Burke, a committed catholic and former SDA retail workers' union organiser, shows relish at his portfolio. A far cry from his predecessor, Laurie Ferguson, allegedly a member of the Left. Burke said that there were aspects of ALP policy on asylum seekers that he did not agree with, but rather than say this, he merely put aspects of the policy "under review". That review process will go to shadow cabinet in the next few months leading up to national conference.

"I'm yet to be shown a good reason why." These were Burke's words on suggestions that temporary protection visas should be retained. He finished his speech with a message for asylum seekers and refugees under a Labor government: "The day you arrive in Australia is the day your persecution ends." Burke will face a struggle in shadow cabinet to win support for abolition of TPVs, but he is confident he can win. Refugee and immigration activists in the ALP and beyond should put maximum pressure on Labor to win this change.
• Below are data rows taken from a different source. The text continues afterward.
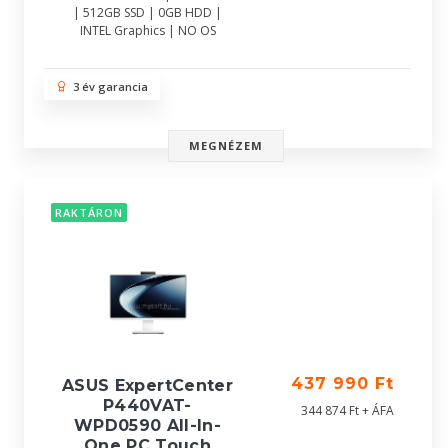
| 512GB SSD | 0GB HDD |
INTEL Graphics | NO OS
3 év garancia
MEGNÉZEM
RAKTÁRON
437 990 Ft
ASUS ExpertCenter
P440VAT-
344 874 Ft + ÁFA
WPD0590 All-In-
One PC Touch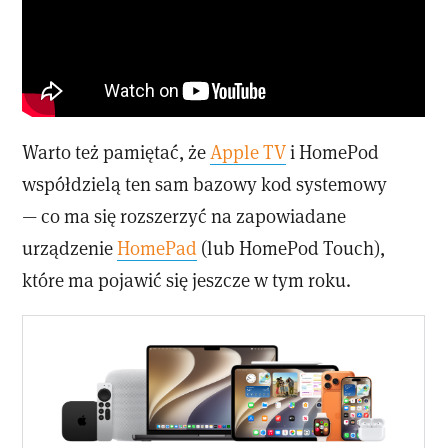
Warto też pamiętać, że
Apple TV
i HomePod
współdzielą ten sam bazowy kod systemowy
— co ma się rozszerzyć na zapowiadane
urządzenie
HomePad
(lub HomePod Touch),
które ma pojawić się jeszcze w tym roku.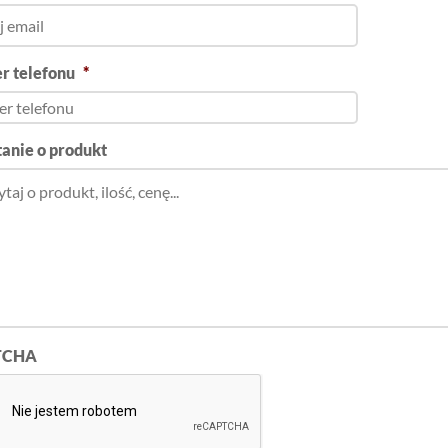
r telefonu
*
anie o produkt
TCHA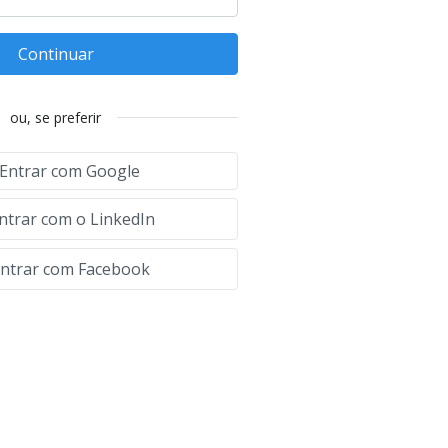
Continuar
ou, se preferir
Entrar com Google
ntrar com o LinkedIn
ntrar com Facebook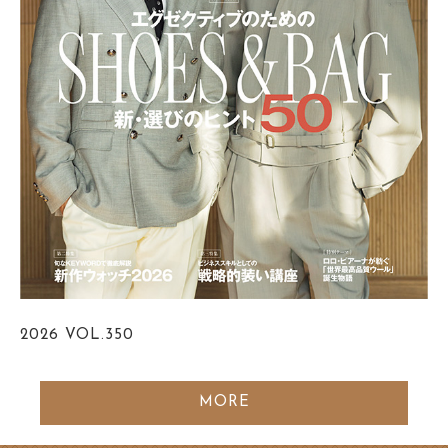
2026
VOL.350
MORE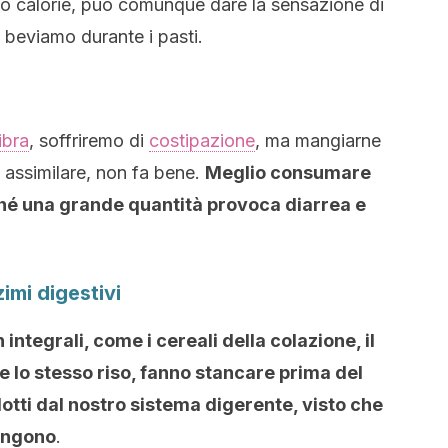
o calorie, può comunque dare la sensazione di
 beviamo durante i pasti.
ibra
, soffriremo di
costipazione
, ma mangiarne
 assimilare, non fa bene.
Meglio consumare
ché una grande quantità provoca diarrea e
imi digestivi
 integrali, come i cereali della colazione, il
he lo stesso riso, fanno stancare prima del
otti dal nostro sistema digerente, visto che
tengono
.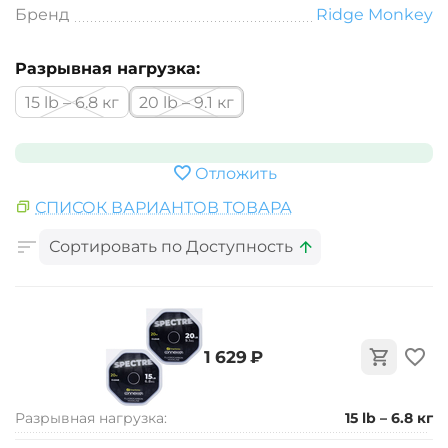
Бренд
Ridge Monkey
Разрывная нагрузка:
15 lb – 6.8 кг
20 lb – 9.1 кг
Отложить
СПИСОК ВАРИАНТОВ ТОВАРА
Сортировать по Доступность
‍1 629‍
₽
Разрывная нагрузка:
15 lb – 6.8 кг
Of course at the heart of the injustices is a world system that is all about controlling human labour-power as a commodity. As the world economy becomes increasingly global, it is a crime that human beings are treated as criminals for wanting a better life. Tony Burke is quite right; no human being should be illegal. However, there is only one way to ensure this and that is to abolish immigration controls altogether. Democrats, humanitarians and socialists should campaign for a world without borders. Businessman and explorer Dick Smith has called for the end of all immigration controls, saying, "Borders are really – they’re immoral, really if you analyse it."

We live in a world where the shoe made in a Vietnamese sweat shop has more rights to travel than the woman who made it.

Burke made some nod towards this, saying that his review of Labor policy included looking at complementary protection for people who arrive in Australia who are not necessarily asylum seekers. He mentioned refugees from Pacific island nations affected by sea level changes and global warming.

Labor for Refugees is yet to adopt the consistent position of opposing all immigration controls. However, it does call for an end to mandatory detention. The ALP's current policy is for 90-days detention for health, identity and security checks.

Such a position is a nonsense. Health checks can be done upon arrival through x-rays for tuberculosis and blood tests for other illnesses. (Such illnesses should not be an excuse to deport, but as a basis for treatment in Australia.) Identity and security checks can be done in the community. There are suggestions that Burke can be won to such a policy. If the ALP can adopt a refugee policy that ends TPVs, allows for 'processing' of refugees in the community and increases the scope of complementary protection, much will have been won. However, we will still live in a world of borders where people are criminalised for wanting a better life.

The evening was a solid result for Labor 4 Refugees, which has been struggling to maintain momentum. The night needs to be followed up soon with a national convergence of ALP refugee activists in our preparations for ALP national conference.